Iran’s military assistance and unwavering backing of the Bashar al-Assad regime is no secret. It is Tehran’s efforts on the ground that shored up the embattled President Assad whose future a few years ago seemed to be coming to an end.
Iran has sent hundreds of military advisors to assist the war machine of Damascus while mobilized thousands of Shiite volunteers from Iraq and Iran to fight on behalf of the Assad regime in Syria. Hezbollah also forayed into the battle in a move that swung the pendulum in favor of Damascus. Whatever Iran militarily did on the ground, the contribution of its air force was always limited.
Iran’s air involvement is a different story and requires a closer scrutiny to grasp the ambition and limits of an aspiring regional power.
The role of Iranian Air Force and IRGCASF (Islamic Revolutionary Guard of Corps Air and Space Force) is not significant in the war in Syria both in terms of quantity and quality in comparison with the role of Russian Air Force and even coalition air forces.
Both of them don’t have fighter airplanes based in Syria or they are not carrying out any strike or combat missions against the Islamic State and other jihadists in Syria from Iran. The reason is the presence of anti-ISIS coalition air force whose combat aircraft and fighter jets intensely involved in multifaceted operations as part of CJTF-OIR in Syria and Iraq, a factor that proved to be risky and unsafe for Iranian air force.
The other reason is that the IRGCASF has currently no combat capable fighter jets. A number of ex-Iraqi Su-22s are under refurbishment or modification to become anti-ship platforms (for carrying C-704KD and C-802A anti-ship cruise missiles) for supporting IRGC Navy operations in the Persian Gulf and Strait of Hurmoz (even this upgrade project is stuck because of sanctions), so Tehran will never use them in Syria.
Also, Iranian Air Force currently faces acute budget problems and even is unable to pay the cost of an overhaul of its F-4Es, a modernization project carried out by IACI (Iranian Aircraft Industries) company.

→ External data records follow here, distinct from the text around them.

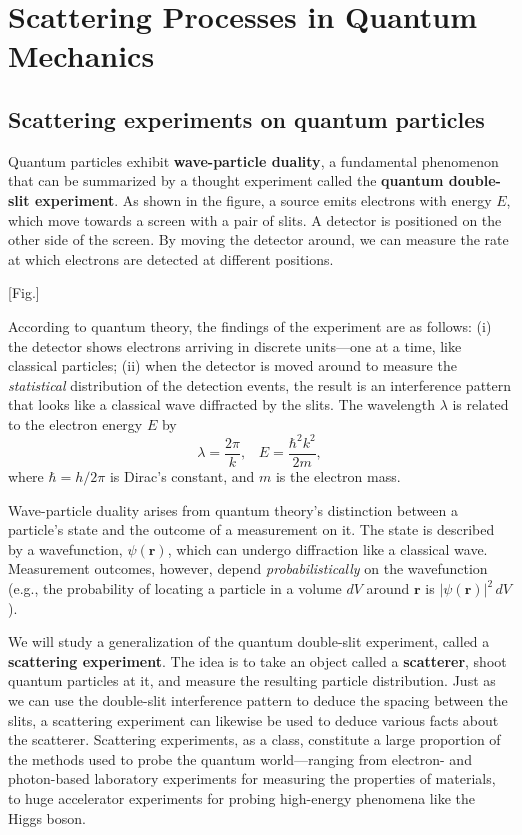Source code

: \documentclass[pra,11pt]{revtex4}
\begin{document}
\section{Scattering Processes in Quantum Mechanics}

\subsection{Scattering experiments on quantum particles}

Quantum particles exhibit \textbf{wave-particle duality}, a
fundamental phenomenon that can be summarized by a thought experiment
called the \textbf{quantum double-slit experiment}.  As shown in the
figure, a source emits electrons with energy $E$, which move towards a
screen with a pair of slits.  A detector is positioned on the other
side of the screen.  By moving the detector around, we can measure the
rate at which electrons are detected at different positions.

[Fig.]

According to quantum theory, the findings of the experiment are as
follows: (i) the detector shows electrons arriving in discrete
units---one at a time, like classical particles; (ii) when the
detector is moved around to measure the \textit{statistical}
distribution of the detection events, the result is an interference
pattern that looks like a classical wave diffracted by the slits.  The
wavelength $\lambda$ is related to the electron energy $E$ by
$$\lambda = \frac{2\pi}{k}, \;\;\; E = \frac{\hbar^2k^2}{2m},$$
where $\hbar = h/2\pi$ is Dirac's constant, and $m$ is the electron
mass.

Wave-particle duality arises from quantum theory's distinction between
a particle's state and the outcome of a measurement on it.  The state
is described by a wavefunction, $\psi(\mathbf{r})$, which can undergo
diffraction like a classical wave.  Measurement outcomes, however,
depend \textit{probabilistically} on the wavefunction (e.g., the
probability of locating a particle in a volume $dV$ around
$\mathbf{r}$ is $|\psi(\mathbf{r})|^2 \,dV$).

We will study a generalization of the quantum double-slit experiment,
called a \textbf{scattering experiment}.  The idea is to take an
object called a \textbf{scatterer}, shoot quantum particles at it, and
measure the resulting particle distribution.  Just as we can use the
double-slit interference pattern to deduce the spacing between the
slits, a scattering experiment can likewise be used to deduce various
facts about the scatterer.  Scattering experiments, as a class,
constitute a large proportion of the methods used to probe the quantum
world---ranging from electron- and photon-based laboratory experiments
for measuring the properties of materials, to huge accelerator
experiments for probing high-energy phenomena like the Higgs boson.
\end{document}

The reason is that IRGC commanders are preventing Iranian regime to allocate more budget for modernization of Iranian Air Force. So, it will be out of their budget to deploy fighter airplanes to Syria and operate them from Syrian air bases even if the United States Air Force and its allies are not present there.

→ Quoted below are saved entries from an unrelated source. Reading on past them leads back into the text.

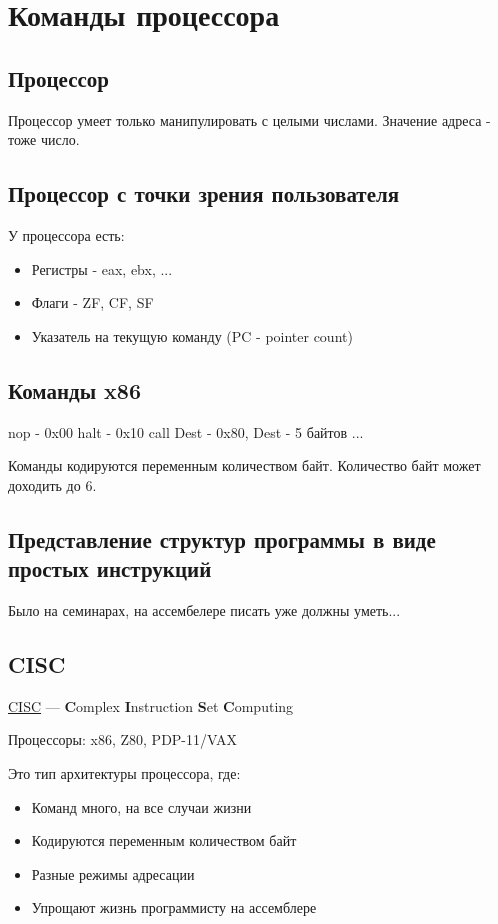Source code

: \section{Команды процессора}

\subsection{Процессор}

Процессор умеет только манипулировать с целыми числами. Значение адреса - тоже число.

\subsection{Процессор с точки зрения пользователя}

У процессора есть:
\begin{itemize}
	\item Регистры - eax, ebx, ...
	\item Флаги - ZF, CF, SF
	\item Указатель на текущую команду (PC - pointer count)
\end{itemize}

\subsection{Команды x86}

nop - 0x00
halt - 0x10
call Dest - 0x80, Dest - 5 байтов
...

Команды кодируются переменным количеством байт. Количество байт может доходить до 6.

\subsection{Представление структур программы в виде простых инструкций}

Было на семинарах, на ассембелере писать уже должны уметь...

\subsection{CISC}

\begin{Def}
	\underline{CISC} --- \textbf{C}omplex \textbf{I}nstruction \textbf{S}et \textbf{C}omputing
\end{Def}

Процессоры: x86, Z80, PDP-11/VAX

Это тип архитектуры процессора, где:
\begin{itemize}
	\item Команд много, на все случаи жизни
	\item Кодируются переменным количеством байт
	\item Разные режимы адресации
	\item Упрощают жизнь программисту на ассемблере
\end{itemize}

Only combat aircraft of Iran used against various jihadist groups are IRGCASF Shahed-129 UCAVs which in two cases threatened or harassed U.S. backed Syrian Democratic Forces (SDF) troops near Al-Tanf border crossing. It forced the American air force to shoot-down two of them in June.
Now, IRIAF and IRGCASF role in Syria is only summarized to logistic support using handful number of Lockheed C-130E/H Hercules (from IRIAF) and Antonov An-74T-200(from IRGCASF). Two of each type are usually based at Damascus International Airport. They were used to airdrop food supplies for inmates of Foa and Kafraya back in 2015 and 2016 (during their siege). Then they were used to transfer IRGC commanders, advisers, and IRGC-QF-backed militias from Damascus to Latakia and other cities.

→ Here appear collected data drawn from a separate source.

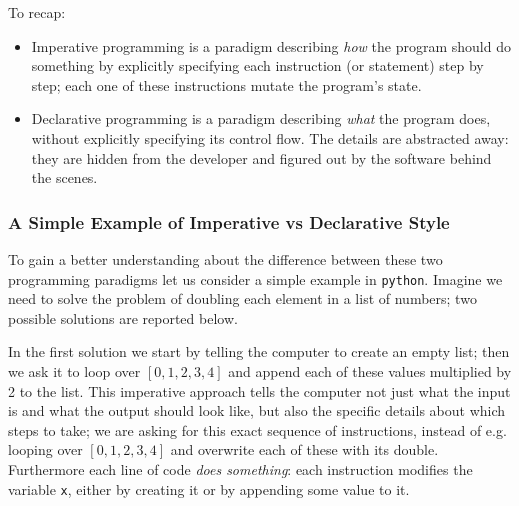 To recap: 
\begin{itemize}
    \item Imperative programming is a paradigm describing \emph{how} the program should do something by explicitly specifying each instruction (or statement) step by step; each one of these instructions mutate the program's state.
    \item Declarative programming is a paradigm describing \emph{what} the program does, without explicitly specifying its control flow. The details are abstracted away: they are hidden from the developer and figured out by the software behind the scenes.
\end{itemize}

\subsubsection{A Simple Example of Imperative vs Declarative Style}
To gain a better understanding about the difference between these two programming paradigms let us consider a simple example in \texttt{python}. Imagine we need to solve the problem of doubling each element in a list of numbers; two possible solutions are reported below.

In the first solution we start by telling the computer to create an empty list; then we ask it to loop over $[0, 1, 2, 3, 4]$ and append each of these values multiplied by 2 to the list. This imperative approach tells the computer not just what the input is and what the output should look like, but also the specific details about which steps to take; we are asking for this exact sequence of instructions, instead of e.g. looping over $[0, 1, 2, 3, 4]$ and overwrite each of these with its double. Furthermore each line of code \emph{does something}: each instruction modifies the variable \texttt{x}, either by creating it or by appending some value to it.


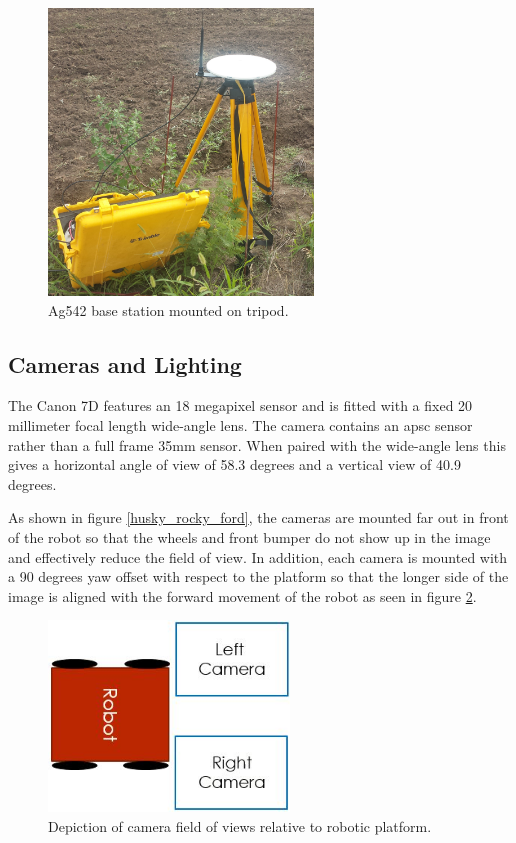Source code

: \begin{figure}
	\centering
    \includegraphics[height=3in]{figures/sunflower_base_cropped.jpg}
    \caption[Base station with tripod]{Ag542 base station mounted on tripod.}
    \label{base_station}
\end{figure}

\subsection{Cameras and Lighting}

The Canon 7D features an 18 megapixel sensor and is fitted with a fixed 20 millimeter focal length wide-angle lens.  The camera contains an \ac{apsc} sensor rather than a full frame 35mm sensor. When paired with the wide-angle lens this gives a horizontal angle of view of 58.3 degrees and a vertical view of 40.9 degrees.
  
As shown in figure \ref{husky_rocky_ford}, the cameras are mounted far out in front of the robot so that the wheels and front bumper do not show up in the image and effectively reduce the field of view.  In addition, each camera is mounted with a 90 degrees yaw offset with respect to the platform so that the longer side of the image is aligned with the forward movement of the robot as seen in figure \ref{figure:image_fov}.  

\begin{figure}
	\centering
    \includegraphics[height=2in]{figures/camera_directions.jpg}
    \caption[Camera field of view]{Depiction of camera field of views relative to robotic platform.}
    \label{figure:image_fov}
\end{figure}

This is the only form of presence by Iranian military airplanes in Syria, and there are just four of them. But usually, two to three are there simultaneously.
Russian Air Force also has provided two Il-76MDs for Syrian Air to transfer weapons and troops of Syrian Arab Army from Damascus to other regions, but they can not be used by IRGC there. Therefore IRGC uses its own An-74s, and Iranian Army Ground Force uses IRIAF (Iranian Air Force) C-130s. After the withdrawal of Iranian Army Ground Force airborne troops from Syria last year following the death of several Green Beret commandos near Aleppo, subsequently the number of Iranian Air Force C-130 flights to Syria and inside Syria dropped one-third.
In conclusion, despite its palpable and significant presence on the ground in military terms, Iranian air force has a limited role and involvement in the Syrian war for a number of reasons outlined above. The conflict, which has been raging for more than six years now, saw expansion of Iran’s regional reach toward the Eastern Mediterranean. But it also exposed outer limits of its military efficiency, its not-so-advanced air power, and overstretch of its diplomatic and economic resources.